Are NHS Wales staff getting a pay rise in 2025?
Yes. For the 2025/26 financial year, NHS Wales Agenda for Change staff received a 3.6% pay increase, which was implemented during 2025.
What is the average pay increase in the UK for 2026?
Private sector employers are planning average increases of 3% to 3.49% according to IDR surveys, while WTW forecasts an average salary increase budget of 3.6%. The OBR projects average earnings growth of 3.2%.
How does NHS Wales pay compare to England?
Wales and England use the same Agenda for Change pay framework and have historically received the same percentage increase. However, the Welsh Government makes its own decision and can choose to diverge. Wales currently has a separate re-banding agreement for healthcare support workers that England does not.
Will there be NHS strikes in 2026?
It depends on the final offer.
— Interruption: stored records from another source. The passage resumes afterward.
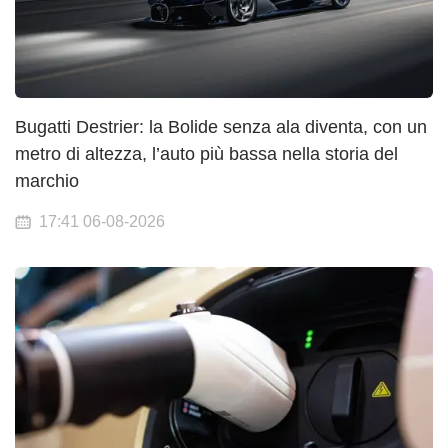
Bugatti Destrier: la Bolide senza ala diventa, con un
metro di altezza, l’auto più bassa nella storia del
marchio
17:41 06-08-2026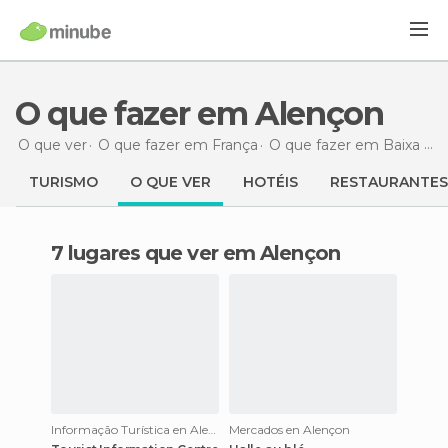
O que fazer em Alençon
O que ver
O que fazer em França
O que fazer em Baixa Normandia
TURISMO
O QUE VER
HOTÉIS
RESTAURANTES
7 lugares que ver em Alençon
Informação Turística en Alençon
Mercados en Alençon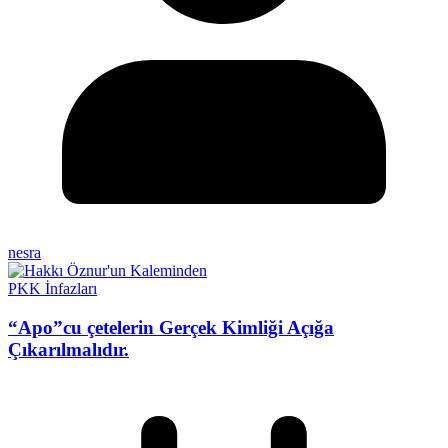
nesra
PKK İnfazları
“Apo”cu çetelerin Gerçek Kimliği Açığa
Çıkarılmalıdır.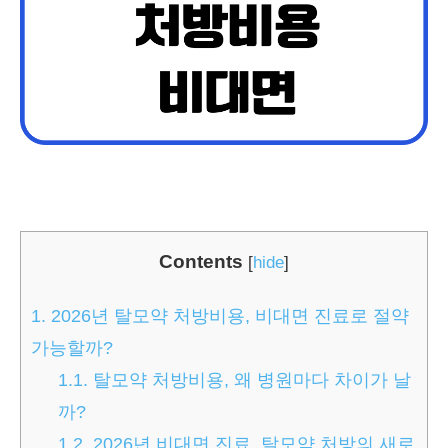
Contents
[
hide
]
1.
2026년 탈모약 처방비용, 비대면 진료로 절약
가능할까?
1.1.
탈모약 처방비용, 왜 병원마다 차이가 날
까?
1.2.
2026년 비대면 진료, 탈모약 처방의 새로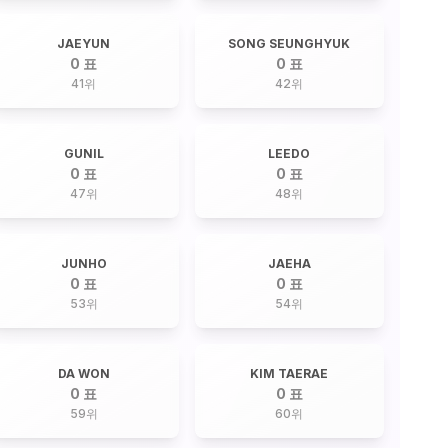
JAEYUN
SONG SEUNGHYUK
0 표
0 표
41
위
42
위
GUNIL
LEEDO
0 표
0 표
47
위
48
위
JUNHO
JAEHA
0 표
0 표
53
위
54
위
DA WON
KIM TAERAE
0 표
0 표
59
위
60
위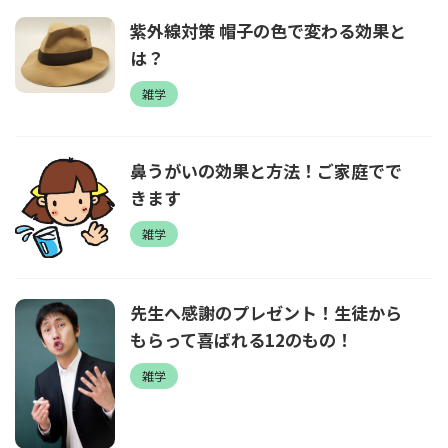
紫外線対策 帽子の色で変わる効果と
は？
雑学
鼻うがいの効果と方法！ご家庭でで
きます
雑学
先生へ感謝のプレゼント！生徒から
もらって喜ばれる12のもの！
雑学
If the award comes in at or near 2.5%, unions have signalled they may ballot for industrial action. If it lands closer to 3% or above, strike action is less likely but not ruled out. Several unions have already pulled out of the formal Pay Review Body process in protest.
What is Agenda for Change?
Agenda for Change is the pay system used for all NHS staff except doctors, dentists, and some senior managers. It groups roles into nine pay bands based on job responsibilities, with staff progressing through pay points within their band each year.
How can I calculate my new NHS Wales salary?
Use the projected pay tables in this article to find your band and see estimated figures at 2.5%, 3.0%, and 3.5%. For a more detailed take-home pay calculation, including tax, National Insurance, and pension deductions, NHS pay calculator tools are available online.
⚠️ Disclaimer: Pay negotiations for 2026/27 are ongoing. The figures and projections in this article are based on the best available information as of February 2026. The final award may differ from the government’s initial 2.5% proposal. This page will be updated as new developments emerge.